**WHAT THE EXERCISE ASKS:** Render each line of the rows below as a Markdown table with two columns, No. and Text, numbering the lines in order and skipping blank ones. Leave the pictures out.

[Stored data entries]
◇ ◇ ◇ ◇ ◇
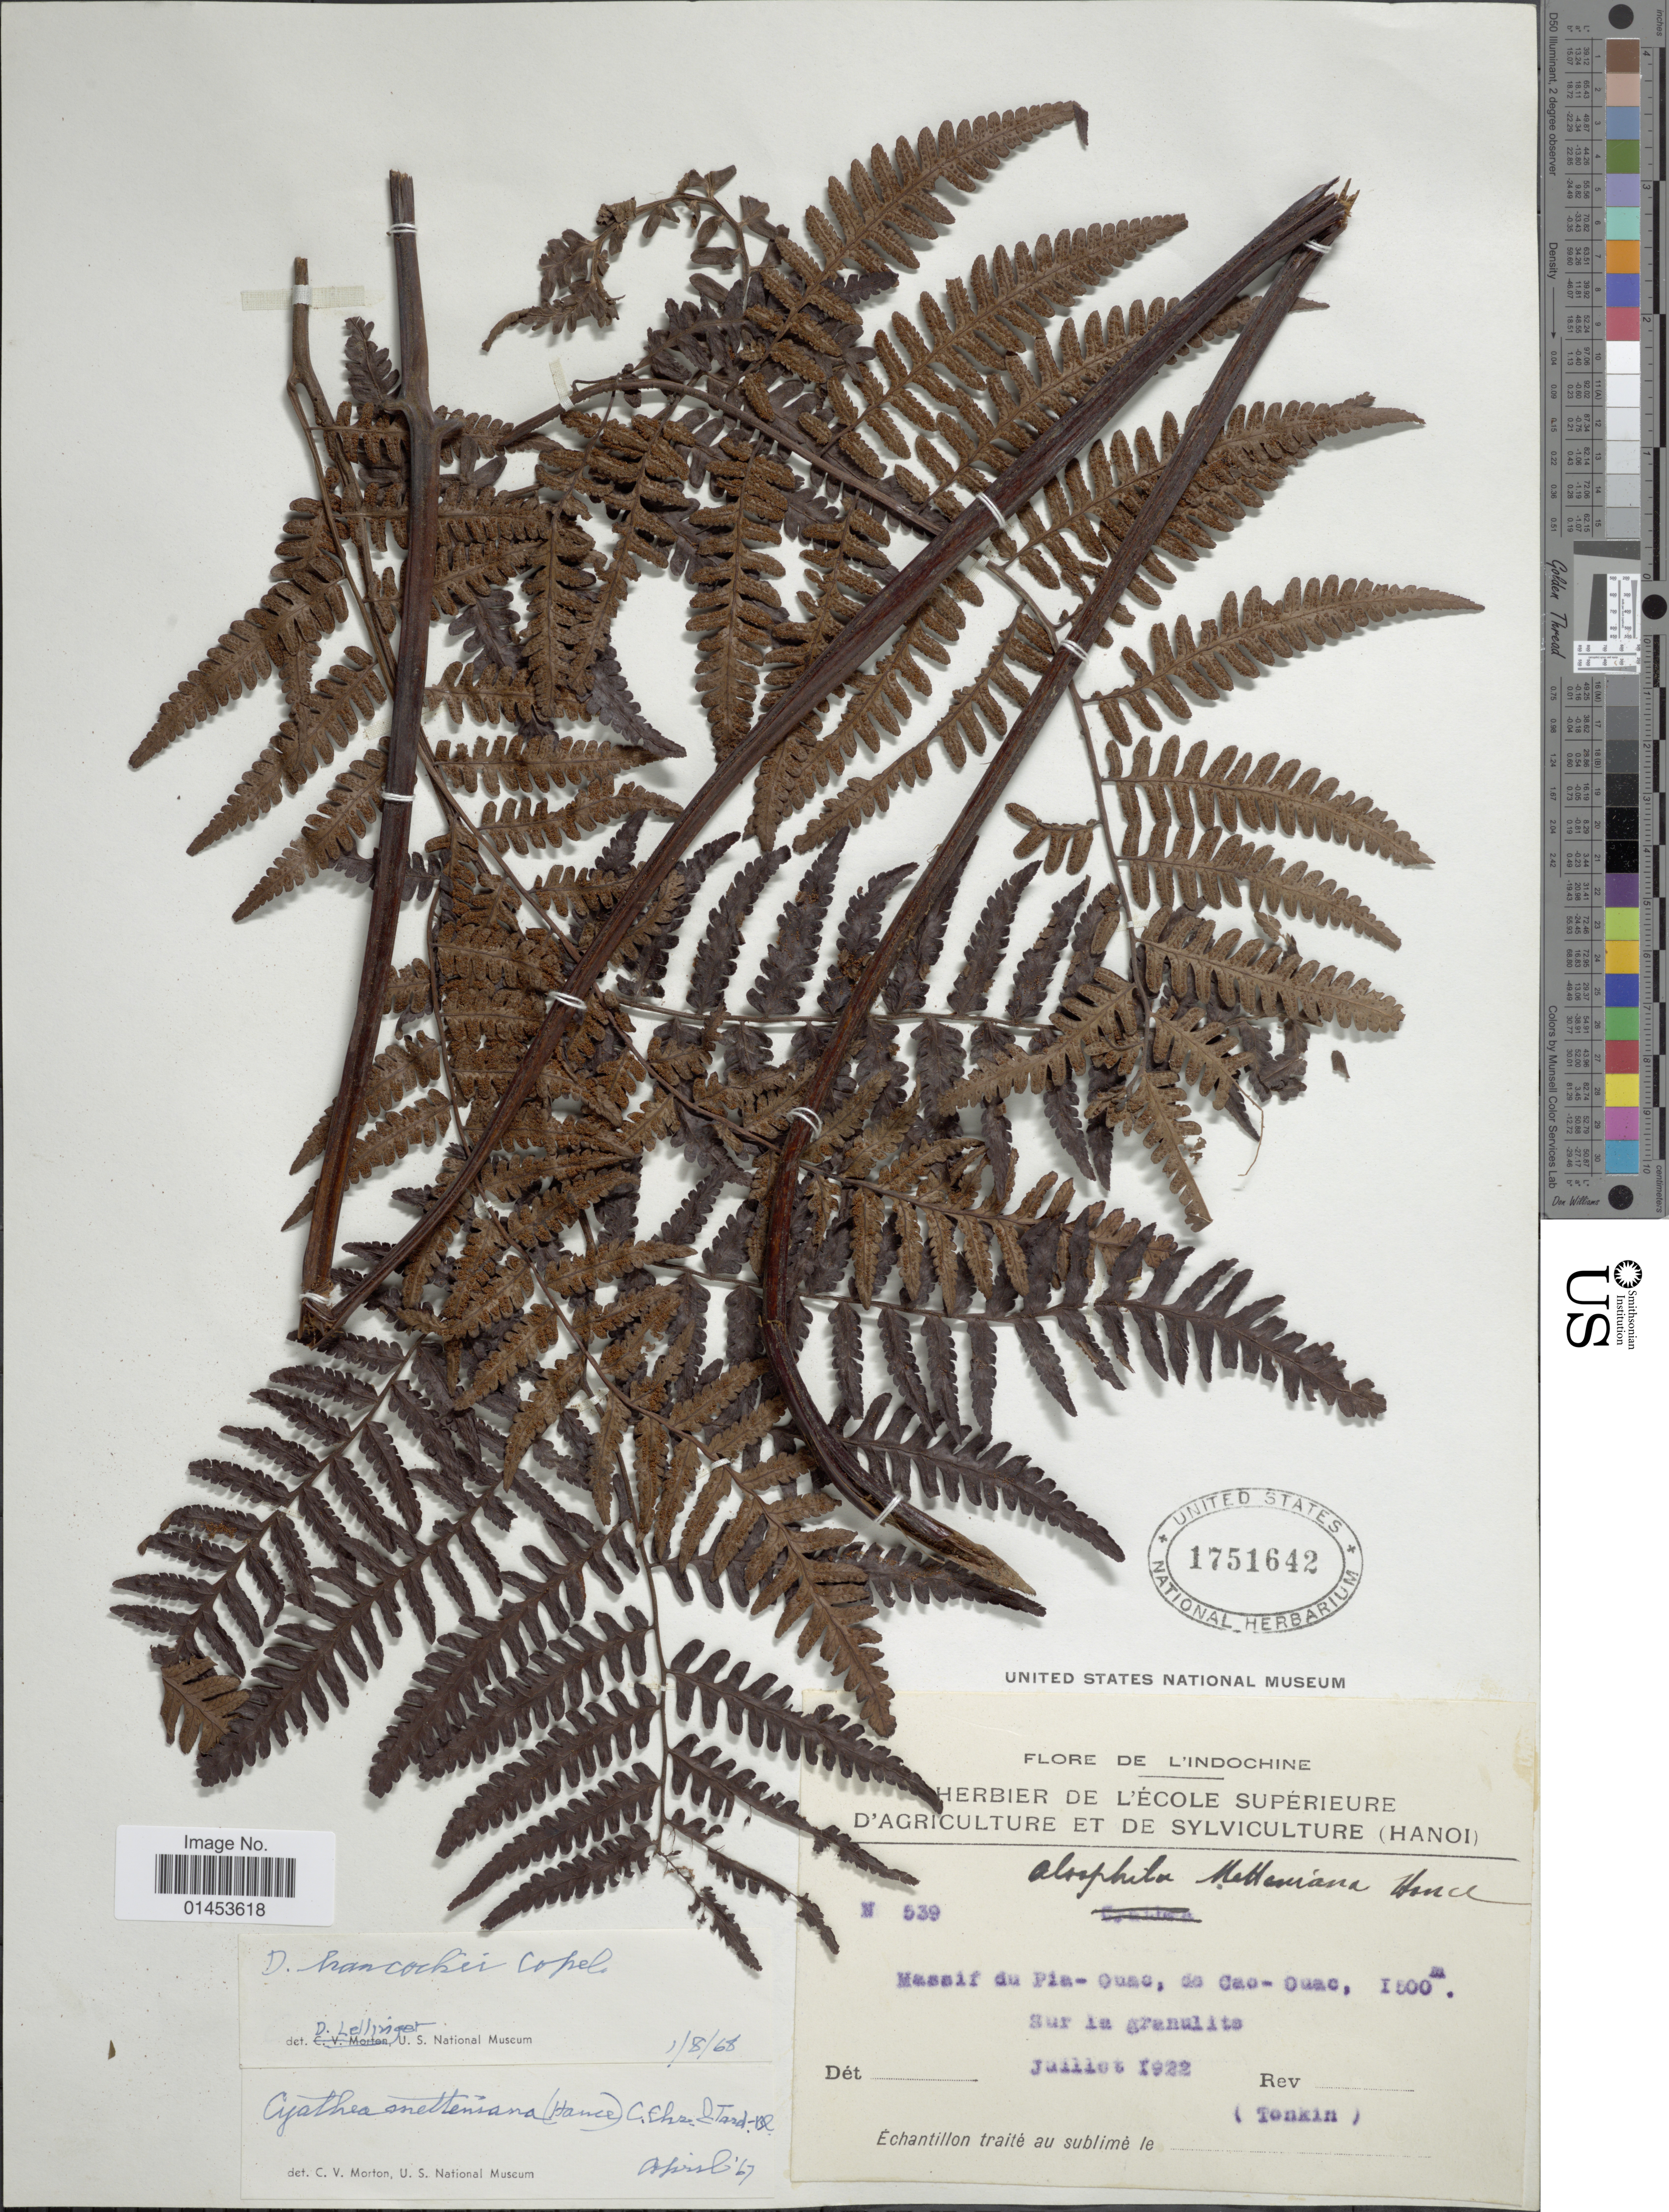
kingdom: Plantae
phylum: Tracheophyta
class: Polypodiopsida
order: Cyatheales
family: Cyatheaceae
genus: Cyathea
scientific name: Cyathea hancockii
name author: Copel.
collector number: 539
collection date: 1922-07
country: Vietnam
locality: L'Indochine, Tonkin. massif du Pia-Ouac, do Cao-Ouac, sur la granulite [interpreted]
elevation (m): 1500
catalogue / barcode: US 1751642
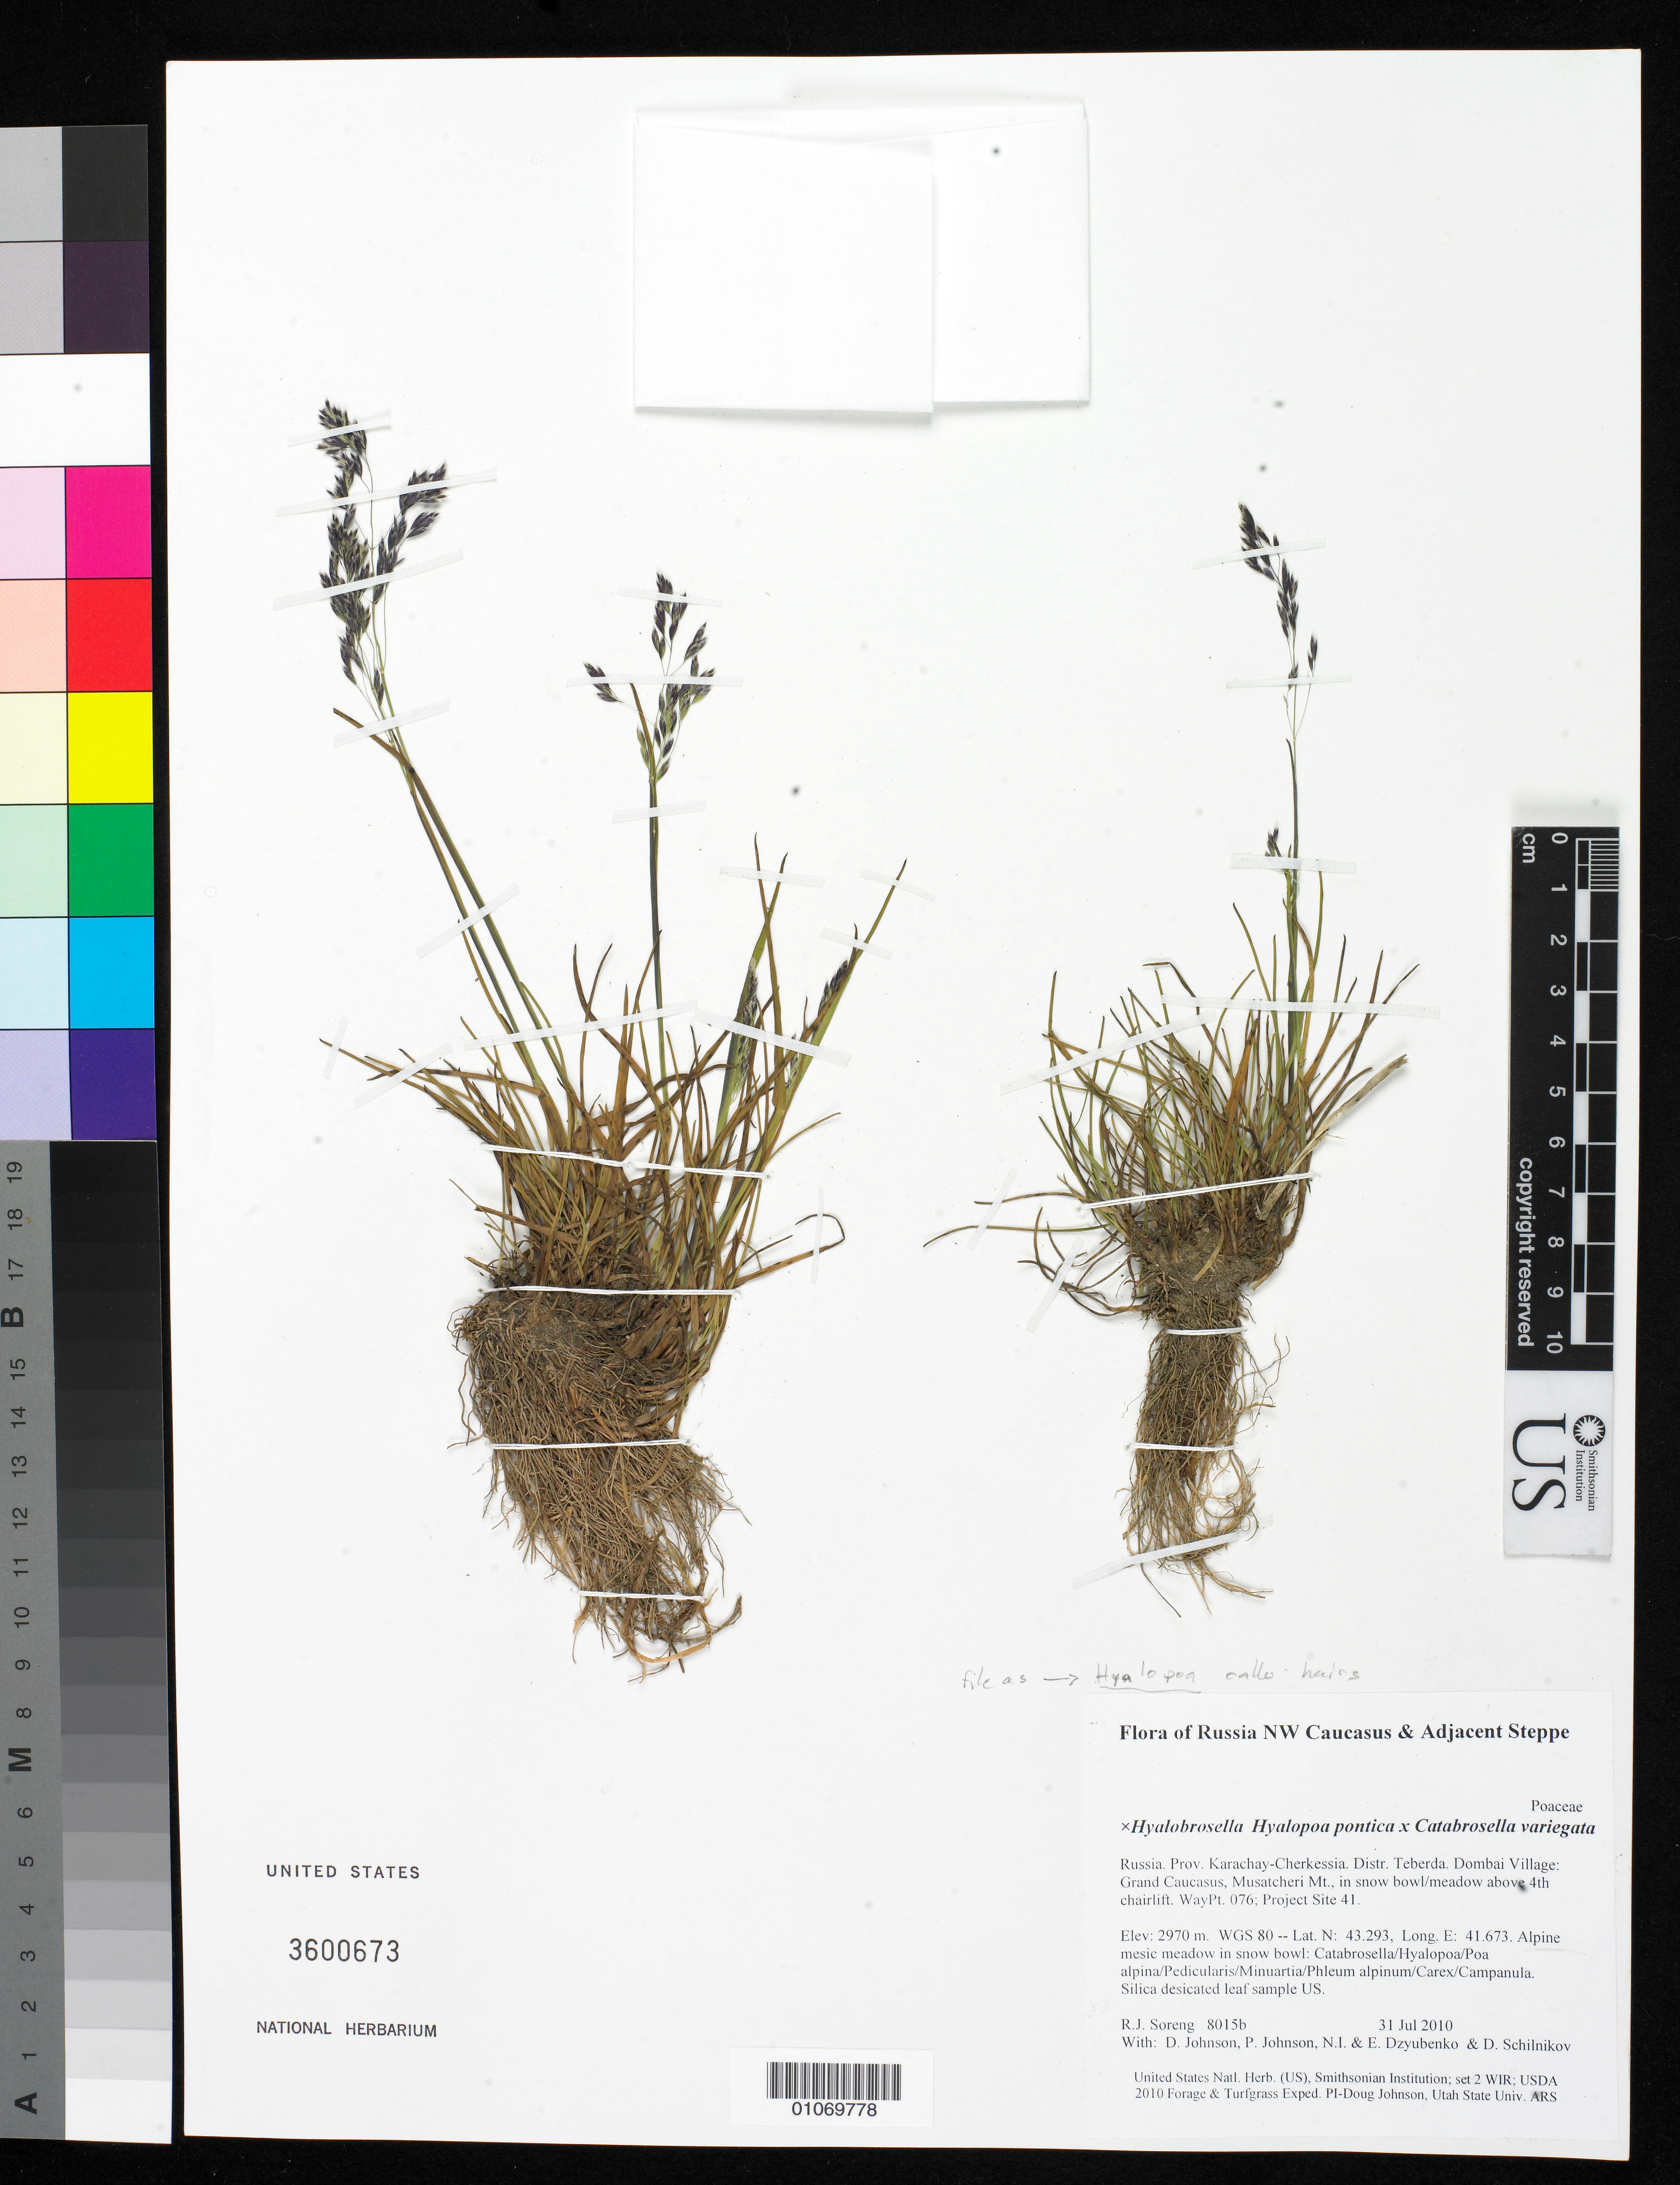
◇ ◇ ◇ ◇ ◇
**RESPONSE TO THIS TASK:**
| No. | Text |
|---|---|
| 1 | kingdom: Plantae |
| 2 | phylum: Tracheophyta |
| 3 | class: Polypodiopsida |
| 4 | order: Cyatheales |
| 5 | family: Cyatheaceae |
| 6 | genus: Cyathea |
| 7 | scientific name: Cyathea hancockii |
| 8 | name author: Copel. |
| 9 | collector number: 539 |
| 10 | collection date: 1922-07 |
| 11 | country: Vietnam |
| 12 | locality: L'Indochine, Tonkin. massif du Pia-Ouac, do Cao-Ouac, sur la granulite [interpreted] |
| 13 | elevation (m): 1500 |
| 14 | catalogue / barcode: US 1751642 |